AI is starting to disrupt white collar jobs
Workers such as cashiers or file clerks who perform routine tasks and have lower levels of education face the greatest risks of their jobs being automated, according to Dawn Locke, a director at the U.S. Government Accountability Office. But the growth of artificial intelligence is increasingly threatening high-skilled jobs as well.
In the months after the launch of ChatGPT, a generative AI tool that can compose essays, write computer code and engage in conversations, job postings for writers, coders and artists plummeted.
“Now we see law firms putting AI to use and cutting the number of junior associates,” Sheffi said. “But it’s a problem. How do you become a senior associate arguing before the Supreme Court if you don’t start as a junior associate?”
When companies embrace artificial intelligence, it doesn’t always result in workers losing jobs. In some cases the productivity gains enabled by automation or AI make workplaces more profitable, enabling them to hire even more workers.
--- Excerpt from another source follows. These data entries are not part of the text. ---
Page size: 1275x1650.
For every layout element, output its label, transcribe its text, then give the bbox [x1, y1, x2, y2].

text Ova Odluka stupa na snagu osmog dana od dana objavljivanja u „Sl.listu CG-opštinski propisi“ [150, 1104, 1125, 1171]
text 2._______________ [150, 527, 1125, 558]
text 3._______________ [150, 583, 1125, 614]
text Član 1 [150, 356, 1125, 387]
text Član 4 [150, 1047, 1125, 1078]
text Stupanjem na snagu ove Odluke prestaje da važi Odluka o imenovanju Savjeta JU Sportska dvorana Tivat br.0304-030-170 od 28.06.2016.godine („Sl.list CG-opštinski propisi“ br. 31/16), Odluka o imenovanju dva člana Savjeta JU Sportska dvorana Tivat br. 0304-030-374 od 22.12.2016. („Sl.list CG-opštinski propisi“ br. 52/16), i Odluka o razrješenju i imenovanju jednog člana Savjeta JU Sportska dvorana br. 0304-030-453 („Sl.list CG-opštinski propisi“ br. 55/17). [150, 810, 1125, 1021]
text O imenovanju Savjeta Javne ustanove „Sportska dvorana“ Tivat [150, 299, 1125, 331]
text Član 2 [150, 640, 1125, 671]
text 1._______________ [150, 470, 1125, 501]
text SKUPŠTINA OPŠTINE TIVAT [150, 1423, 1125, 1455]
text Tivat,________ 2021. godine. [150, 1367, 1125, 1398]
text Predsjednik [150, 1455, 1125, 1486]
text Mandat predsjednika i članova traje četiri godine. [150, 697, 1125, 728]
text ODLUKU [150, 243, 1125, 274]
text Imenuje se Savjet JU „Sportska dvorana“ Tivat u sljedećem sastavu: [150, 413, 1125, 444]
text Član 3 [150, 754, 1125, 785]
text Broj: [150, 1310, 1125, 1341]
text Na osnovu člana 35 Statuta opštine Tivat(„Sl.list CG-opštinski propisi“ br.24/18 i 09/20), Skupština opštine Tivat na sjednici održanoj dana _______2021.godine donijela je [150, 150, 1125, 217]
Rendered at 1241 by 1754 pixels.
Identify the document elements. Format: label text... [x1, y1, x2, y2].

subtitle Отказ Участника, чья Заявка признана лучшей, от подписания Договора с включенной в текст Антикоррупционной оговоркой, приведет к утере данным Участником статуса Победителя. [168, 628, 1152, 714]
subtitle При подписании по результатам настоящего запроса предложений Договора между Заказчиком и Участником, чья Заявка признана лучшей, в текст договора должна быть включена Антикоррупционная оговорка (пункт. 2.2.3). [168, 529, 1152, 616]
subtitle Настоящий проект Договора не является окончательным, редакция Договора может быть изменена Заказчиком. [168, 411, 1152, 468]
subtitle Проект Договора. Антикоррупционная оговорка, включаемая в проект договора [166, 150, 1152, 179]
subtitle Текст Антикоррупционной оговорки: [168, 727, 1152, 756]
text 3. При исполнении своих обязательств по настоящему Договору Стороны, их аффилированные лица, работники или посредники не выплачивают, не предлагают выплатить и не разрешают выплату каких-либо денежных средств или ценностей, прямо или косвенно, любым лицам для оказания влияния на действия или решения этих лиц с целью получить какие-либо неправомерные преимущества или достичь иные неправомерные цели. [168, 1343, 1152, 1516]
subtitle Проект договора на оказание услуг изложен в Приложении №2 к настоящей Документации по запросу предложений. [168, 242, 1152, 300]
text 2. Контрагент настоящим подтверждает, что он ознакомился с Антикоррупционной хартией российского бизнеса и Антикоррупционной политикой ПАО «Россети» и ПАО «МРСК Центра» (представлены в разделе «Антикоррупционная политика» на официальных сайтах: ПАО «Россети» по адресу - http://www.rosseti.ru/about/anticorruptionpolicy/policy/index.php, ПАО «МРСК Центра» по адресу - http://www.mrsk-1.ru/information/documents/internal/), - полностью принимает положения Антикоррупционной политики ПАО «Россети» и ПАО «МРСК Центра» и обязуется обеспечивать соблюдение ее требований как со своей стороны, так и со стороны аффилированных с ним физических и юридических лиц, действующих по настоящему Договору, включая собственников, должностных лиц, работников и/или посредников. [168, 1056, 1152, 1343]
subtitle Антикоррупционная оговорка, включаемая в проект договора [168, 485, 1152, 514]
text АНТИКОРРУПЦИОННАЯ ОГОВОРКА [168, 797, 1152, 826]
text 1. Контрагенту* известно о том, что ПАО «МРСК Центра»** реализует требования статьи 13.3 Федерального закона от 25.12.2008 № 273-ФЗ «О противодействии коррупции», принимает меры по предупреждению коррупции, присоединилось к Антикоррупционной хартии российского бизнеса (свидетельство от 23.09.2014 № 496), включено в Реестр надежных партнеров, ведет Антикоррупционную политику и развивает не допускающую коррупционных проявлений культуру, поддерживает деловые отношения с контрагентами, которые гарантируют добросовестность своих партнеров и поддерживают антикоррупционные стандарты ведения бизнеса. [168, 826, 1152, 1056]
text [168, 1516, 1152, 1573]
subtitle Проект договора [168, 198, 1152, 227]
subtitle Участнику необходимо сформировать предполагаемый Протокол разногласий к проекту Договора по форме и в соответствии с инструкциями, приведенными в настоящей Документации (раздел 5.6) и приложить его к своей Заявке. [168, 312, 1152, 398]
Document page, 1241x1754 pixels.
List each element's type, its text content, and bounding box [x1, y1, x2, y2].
But unions aren’t taking any chances. In September, video game performers reached an agreement after striking with 80 games that provided protections around exploitative uses of artificial intelligence.
Last year, Hollywood screenwriters concerned that scripts would soon be written by artificial intelligence won protections against the use of AI after a five-month strike.
“More and more people who thought they were immune from automation are probably looking to groups like the longshoremen and thinking, ‘Wait a second, actually, I may not be that far removed from this,’” Litwin said.